After some discussion about what would be deleted, the NIH concluded the discussion by reassuring the Wuhan researcher that it “had withdrawn everything.”
The documents also indicate, according to EO, that after researcher Jesse Bloom, a virologist at the Fred Hutchinson Cancer Research Center, “alerted NIH about the deleted sequences, [Collins] and [Fauci] hosted a Sunday afternoon Zoom meeting. The invitation Collins sent out for the meeting asks invitees to read Bloom’s [June 22, 2021] preprint paper closely and provide their ‘advice on the interpretation and significance of’ it.”
According to EO, the documents show that “Professor Trevor Bedford of the Fred Hutchinson Cancer Research Center later sent the group an email stating that the deleted data seemed to support the idea that the pandemic began outside the Huanan market in Wuhan and that the matter must be analyzed properly.”

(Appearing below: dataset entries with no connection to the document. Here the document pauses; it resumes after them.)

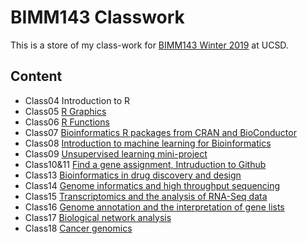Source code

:# BIMM143 Classwork
This is a store of my class-work for [BIMM143 Winter 2019](https://bioboot.github.io/bimm143_W19/) at UCSD.

## Content
- Class04 Introduction to R
- Class05 [R Graphics](https://github.com/xut006/bimm143/blob/master/BIMM143_Lecture05/class05.md)
- Class06 [R Functions](https://github.com/xut006/bimm143/blob/master/BIMM143_Lecture06/class06.md)
- Class07 [Bioinformatics R packages from CRAN and BioConductor](https://github.com/xut006/bimm143/blob/master/BIMM143_Lecture07/class07.md) 
- Class08 [Introduction to machine learning for Bioinformatics](https://github.com/xut006/bimm143/blob/master/BIMM143_Lecture08/hands_on.md)
- Class09 [Unsupervised learning mini-project](https://github.com/xut006/bimm143/blob/master/BIMM143_Lecture09/Mini_Project.md) 
- Class10&11 [Find a gene assignment, Intruduction to Github](https://github.com/xut006/bimm143/blob/master/BIMM143_Lecture11/Class11.md)
- Class13 [Bioinformatics in drug discovery and design](https://github.com/xut006/bimm143/blob/master/BIMM143_Lecture13/Class13.md) 
- Class14 [Genome informatics and high throughput sequencing](https://github.com/xut006/bimm143/blob/master/BIMM143_Lecture14/class14.md)
- Class15 [Transcriptomics and the analysis of RNA-Seq data](https://github.com/xut006/bimm143/blob/master/BIMM143_Lecture15/Class15.md) 
- Class16 [Genome annotation and the interpretation of gene lists](https://github.com/xut006/bimm143/blob/master/BIMM143_Lecture16/Class16.md) 
- Class17 [Biological network analysis](https://github.com/xut006/bimm143/tree/master/BIMM143_Lecture17) 
- Class18 [Cancer genomics](https://github.com/xut006/bimm143/blob/master/BIMM143_Lecture18/class18.md) 

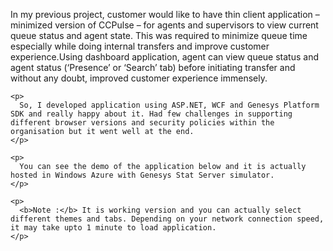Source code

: 
<div dir="ltr">
  <div dir="ltr">
    <p>
      In my previous project, customer would like to have thin client application &#8211; minimized version of CCPulse &#8211; for agents and supervisors to view current queue status and agent state. This was required to minimize queue time especially while doing internal transfers and improve customer experience.Using dashboard application, agent can view queue status and agent status (&#8216;Presence&#8217; or &#8216;Search&#8217; tab) before initiating transfer and without any doubt, improved customer experience immensely.
    </p>
    
    <p>
      So, I developed application using ASP.NET, WCF and Genesys Platform SDK and really happy about it. Had few challenges in supporting different browser versions and security policies within the organisation but it went well at the end.
    </p>
    
    <p>
      You can see the demo of the application below and it is actually hosted in Windows Azure with Genesys Stat Server simulator.
    </p>
    
    <p>
      <b>Note :</b> It is working version and you can actually select different themes and tabs. Depending on your network connection speed, it may take upto 1 minute to load application.
    </p>
  </div>
  
  <p>
  </p>
</div>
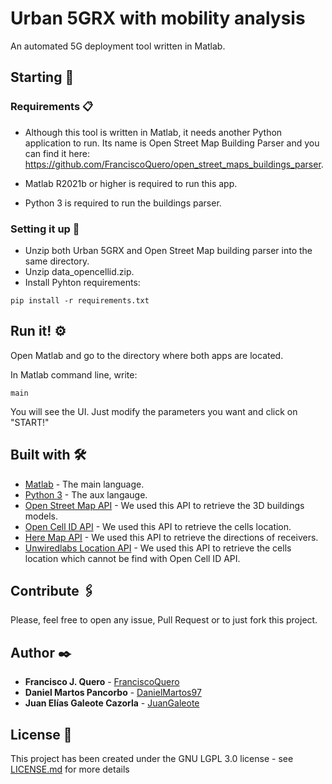# Urban 5GRX with mobility analysis
An automated 5G deployment tool written in Matlab.

## Starting 🚀


### Requirements 📋

 - Although this tool is written in Matlab, it needs another Python application to run. Its name is Open Street Map Building Parser and you can find it here: https://github.com/FranciscoQuero/open_street_maps_buildings_parser.

 - Matlab R2021b or higher is required to run this app.
 - Python 3 is required to run the buildings parser.

### Setting it up 🔧

 - Unzip both Urban 5GRX and Open Street Map building parser into the same directory.
 - Unzip data_opencellid.zip.
 - Install Pyhton requirements:

```
pip install -r requirements.txt
```

## Run it! ⚙️

Open Matlab and go to the directory where both apps are located.

In Matlab command line, write:


```
main
```

You will see the UI. Just modify the parameters you want and click on "START!"



## Built with 🛠️

* [Matlab](https://www.mathworks.com/products/matlab.html) - The main language.
* [Python 3](https://www.python.org/downloads/) - The aux langauge.
* [Open Street Map API](https://wiki.openstreetmap.org/wiki/API_v0.6) - We used this API to retrieve the 3D buildings models.
* [Open Cell ID API](http://wiki.opencellid.org/wiki/Main_Page) - We used this API to retrieve the cells location.
* [Here Map API](https://developer.here.com/documentation) - We used this API to retrieve the directions of receivers.
* [Unwiredlabs Location API](https://unwiredlabs.com/docs#geolocation) - We used this API to retrieve the cells location which cannot be find with Open Cell ID API.

## Contribute 🖇️
Please, feel free to open any issue, Pull Request or to just fork this project.

## Author ✒️

* **Francisco J. Quero** - [FranciscoQuero](https://github.com/FranciscoQuero)
* **Daniel Martos Pancorbo** - [DanielMartos97](https://github.com/DanielMartos97)
* **Juan Elías Galeote Cazorla** - [JuanGaleote](https://github.com/JuanGaleote)

## License 📄

This project has been created under the GNU LGPL 3.0 license - see [LICENSE.md](LICENSE.md) for more details



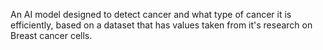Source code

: An AI model designed to detect cancer and what type of cancer it is efficiently, based on a dataset that has values taken from it's research on Breast cancer cells.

If the virus’s spread began outside of the market, it would undermine the official Chinese government claim, and thus reinforce claims of experts in the United States and elsewhere that the pandemic likely escaped from the Wuhan lab.
The EO report also claims that NIH communications staff members were using off-the-record emails to advise “reporters toward more favorable coverage concerning termination of public access to the sequences by The Washington Post, and away from coverage by The New York Times, whose ‘tone’ had been criticized in communications among NIH officials.”
In addition, EO said NIH claims to have retained copies of the deleted data “for preservation purposes,” although the federal agency has refused to conduct a transparent examination of it.
An NIH spokesperson told The Epoch Times in an email that the sequences in question were submitted in March 2020 by a researcher at a China-based institution for posting in SRA, which it said it managed by NIH’s National Center for Biotechnology (NCBI).
If it weren’t for whistleblowers and government watchdogs, we wouldn’t even know about these deleted sequences.
Well, what other questionable behavior has gone on – but hasn’t been caught?
If our government leaders have been unwilling to be transparent with this issue, what other issues are they trying to hide from the public?
Public awareness and interest is the only way we can hold our leadership accountable!